Please note, there is a significant difference between Blue Hat's value and its price as these two are different measures arrived at by different means. Investors typically determine Blue Hat value by looking at such factors as earnings, sales, fundamental and technical indicators, competition as well as analyst projections. However, Blue Hat's price is the amount at which it trades on the open market and represents the number that a seller and buyer find agreeable to each party.

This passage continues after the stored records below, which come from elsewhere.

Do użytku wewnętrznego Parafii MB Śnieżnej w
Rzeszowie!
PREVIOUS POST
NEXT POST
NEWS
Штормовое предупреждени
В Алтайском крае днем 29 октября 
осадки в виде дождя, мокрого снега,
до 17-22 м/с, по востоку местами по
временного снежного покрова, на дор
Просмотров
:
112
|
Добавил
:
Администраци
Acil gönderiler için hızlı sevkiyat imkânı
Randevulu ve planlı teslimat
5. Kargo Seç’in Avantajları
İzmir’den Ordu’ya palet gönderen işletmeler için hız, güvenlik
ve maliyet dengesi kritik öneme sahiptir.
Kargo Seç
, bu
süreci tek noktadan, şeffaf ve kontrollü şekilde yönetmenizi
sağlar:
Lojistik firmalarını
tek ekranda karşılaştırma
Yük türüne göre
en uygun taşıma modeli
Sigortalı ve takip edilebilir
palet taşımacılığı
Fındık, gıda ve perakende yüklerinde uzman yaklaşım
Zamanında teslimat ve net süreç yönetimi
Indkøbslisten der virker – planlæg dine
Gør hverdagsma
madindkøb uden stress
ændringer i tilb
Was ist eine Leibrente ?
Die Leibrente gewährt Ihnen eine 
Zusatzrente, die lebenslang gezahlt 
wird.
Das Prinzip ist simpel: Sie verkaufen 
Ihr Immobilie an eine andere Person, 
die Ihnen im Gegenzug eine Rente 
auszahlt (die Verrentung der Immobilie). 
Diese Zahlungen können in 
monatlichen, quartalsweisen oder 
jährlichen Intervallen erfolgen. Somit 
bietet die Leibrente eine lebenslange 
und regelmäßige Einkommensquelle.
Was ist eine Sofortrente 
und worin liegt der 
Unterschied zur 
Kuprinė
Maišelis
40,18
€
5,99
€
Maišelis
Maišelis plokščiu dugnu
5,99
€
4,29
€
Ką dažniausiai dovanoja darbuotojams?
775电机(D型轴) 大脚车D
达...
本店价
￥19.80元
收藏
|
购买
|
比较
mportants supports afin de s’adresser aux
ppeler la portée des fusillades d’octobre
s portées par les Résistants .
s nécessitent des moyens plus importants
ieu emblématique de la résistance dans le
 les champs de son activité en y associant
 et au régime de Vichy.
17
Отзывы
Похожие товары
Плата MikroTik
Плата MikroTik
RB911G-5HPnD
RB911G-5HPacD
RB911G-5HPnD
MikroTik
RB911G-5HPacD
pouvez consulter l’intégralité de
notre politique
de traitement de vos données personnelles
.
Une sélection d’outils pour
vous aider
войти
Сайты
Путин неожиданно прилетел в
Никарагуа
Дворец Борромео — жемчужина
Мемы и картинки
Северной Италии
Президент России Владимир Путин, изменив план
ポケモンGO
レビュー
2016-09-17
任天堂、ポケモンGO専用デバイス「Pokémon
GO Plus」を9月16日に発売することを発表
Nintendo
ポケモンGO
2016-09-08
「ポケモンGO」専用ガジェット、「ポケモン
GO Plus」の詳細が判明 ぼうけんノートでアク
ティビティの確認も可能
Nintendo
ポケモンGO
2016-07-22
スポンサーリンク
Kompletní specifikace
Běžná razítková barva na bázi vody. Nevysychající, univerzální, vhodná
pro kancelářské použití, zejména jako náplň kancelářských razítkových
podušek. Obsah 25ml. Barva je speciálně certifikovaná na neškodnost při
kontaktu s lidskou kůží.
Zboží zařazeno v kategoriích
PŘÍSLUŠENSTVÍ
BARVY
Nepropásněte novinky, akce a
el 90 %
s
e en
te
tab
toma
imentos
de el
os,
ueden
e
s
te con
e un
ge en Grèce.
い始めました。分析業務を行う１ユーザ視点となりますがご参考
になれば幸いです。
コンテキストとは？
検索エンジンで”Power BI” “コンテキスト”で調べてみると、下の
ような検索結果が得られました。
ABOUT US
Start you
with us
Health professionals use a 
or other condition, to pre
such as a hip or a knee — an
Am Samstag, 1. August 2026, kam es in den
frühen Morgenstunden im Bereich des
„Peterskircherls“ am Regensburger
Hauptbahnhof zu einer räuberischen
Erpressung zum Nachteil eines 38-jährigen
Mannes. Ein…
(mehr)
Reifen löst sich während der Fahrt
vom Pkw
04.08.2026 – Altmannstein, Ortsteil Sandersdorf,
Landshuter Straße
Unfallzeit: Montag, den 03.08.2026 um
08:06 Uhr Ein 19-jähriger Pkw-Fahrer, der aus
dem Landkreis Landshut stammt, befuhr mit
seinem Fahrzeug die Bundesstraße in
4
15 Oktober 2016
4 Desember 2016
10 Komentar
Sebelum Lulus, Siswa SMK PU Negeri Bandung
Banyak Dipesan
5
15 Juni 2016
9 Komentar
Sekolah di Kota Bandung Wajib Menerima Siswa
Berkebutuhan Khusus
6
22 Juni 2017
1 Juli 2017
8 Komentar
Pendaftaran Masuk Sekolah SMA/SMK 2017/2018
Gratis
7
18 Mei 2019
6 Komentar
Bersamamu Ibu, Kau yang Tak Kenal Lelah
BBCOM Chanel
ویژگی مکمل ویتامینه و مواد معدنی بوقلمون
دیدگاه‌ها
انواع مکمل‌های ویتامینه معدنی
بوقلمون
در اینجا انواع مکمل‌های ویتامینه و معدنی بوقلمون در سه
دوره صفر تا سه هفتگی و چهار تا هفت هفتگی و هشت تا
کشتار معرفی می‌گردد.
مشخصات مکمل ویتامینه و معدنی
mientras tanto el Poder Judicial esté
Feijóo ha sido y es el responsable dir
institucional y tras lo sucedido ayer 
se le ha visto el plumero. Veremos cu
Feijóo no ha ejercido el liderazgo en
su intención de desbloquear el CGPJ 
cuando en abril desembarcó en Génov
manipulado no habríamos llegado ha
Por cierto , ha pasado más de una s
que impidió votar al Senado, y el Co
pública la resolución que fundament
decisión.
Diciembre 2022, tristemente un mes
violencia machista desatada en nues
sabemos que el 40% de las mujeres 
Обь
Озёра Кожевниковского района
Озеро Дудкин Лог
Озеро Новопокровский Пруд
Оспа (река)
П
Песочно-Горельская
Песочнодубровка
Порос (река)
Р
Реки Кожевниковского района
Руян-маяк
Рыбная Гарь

## What is Financial Leverage?

Financial leverage is the use of borrowed money (debt) to finance the purchase of assets with the expectation that the income or capital gain from the new asset will exceed the cost of borrowing. In most cases, the debt provider will limit how much risk it is ready to take and indicate a limit on the extent of the leverage it will allow. In the case of asset-backed lending, the financial provider uses the assets as collateral until the borrower repays the loan. In the case of a cash flow loan, the general creditworthiness of the company is used to back the loan. The concept of leverage is common in the business world. It is mostly used to boost the returns on equity capital of a company, especially when the business is unable to increase its operating efficiency and returns on total investment. Because earnings on borrowing are higher than the interest payable on debt, the company's total earnings will increase, ultimately boosting stockholders' profits.## Leverage and Capital Costs

The debt to equity ratio plays a role in the working average cost of capital (WACC). The overall interest on debt represents the break-even point that must be obtained to profitability in a given venture. Thus, WACC is essentially the average interest an organization owes on the capital it has borrowed for leverage. Let's say equity represents 60% of borrowed capital, and debt is 40%. This results in a financial leverage calculation of 40/60, or 0.6667. The organization owes 10% on all equity and 5% on all debt. That means that the weighted average cost of capital is (.4)(5) + (.6)(10) - or 8%. For every $10,000 borrowed, this organization will owe $800 in interest. Profit must be higher than 8% on the project to offset the cost of interest and justify this leverage.## Benefits of Financial Leverage

Leverage provides the following benefits for companies:- Leverage is an essential tool a company's management can use to make the best financing and investment decisions.
- It provides a variety of financing sources by which the firm can achieve its target earnings.
- Leverage is also an essential technique in investing as it helps companies set a threshold for the expansion of business operations. For example, it can be used to recommend restrictions on business expansion once the projected return on additional investment is lower than the cost of debt.